++++ Excerpted data
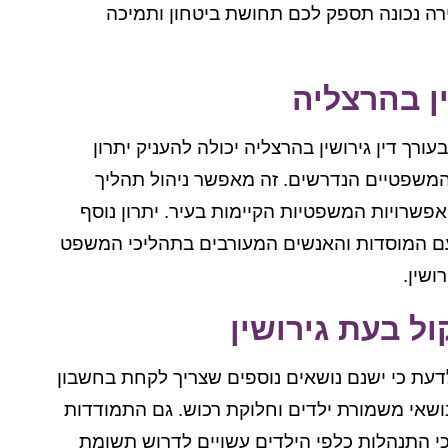
רה נכונה תספק לכם תחושת ביטחון ותמיכה
ן בהרצליה
עורך דין גירושין בהרצליה יכולה להעניק יתרון
המשפטיים הנדרשים. זה מאפשר ניהול תהליך
 האפשרויות המשפטיות הקיימות בעיר. יתרון נוסף
 עם המוסדות והאנשים המעורבים בתהליכי המשפט
ושין.
ל בעת גירושין
לדעת כי ישנם נושאים נוספים שצריך לקחת בחשבון
נושאי משמורת ילדים וחלוקת רכוש. גם התמודדות
כי התנהלות כלפי הילדים עשויים לדרוש תשומת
++++++++
Required action:
Could you reproduce all of the material exactly? Keep the pictures out of it.

Answer to this exercise:
רה נכונה תספק לכם תחושת ביטחון ותמיכה
ן בהרצליה
עורך דין גירושין בהרצליה יכולה להעניק יתרון
המשפטיים הנדרשים. זה מאפשר ניהול תהליך
 האפשרויות המשפטיות הקיימות בעיר. יתרון נוסף
 עם המוסדות והאנשים המעורבים בתהליכי המשפט
ושין.
ל בעת גירושין
לדעת כי ישנם נושאים נוספים שצריך לקחת בחשבון
נושאי משמורת ילדים וחלוקת רכוש. גם התמודדות
כי התנהלות כלפי הילדים עשויים לדרוש תשומת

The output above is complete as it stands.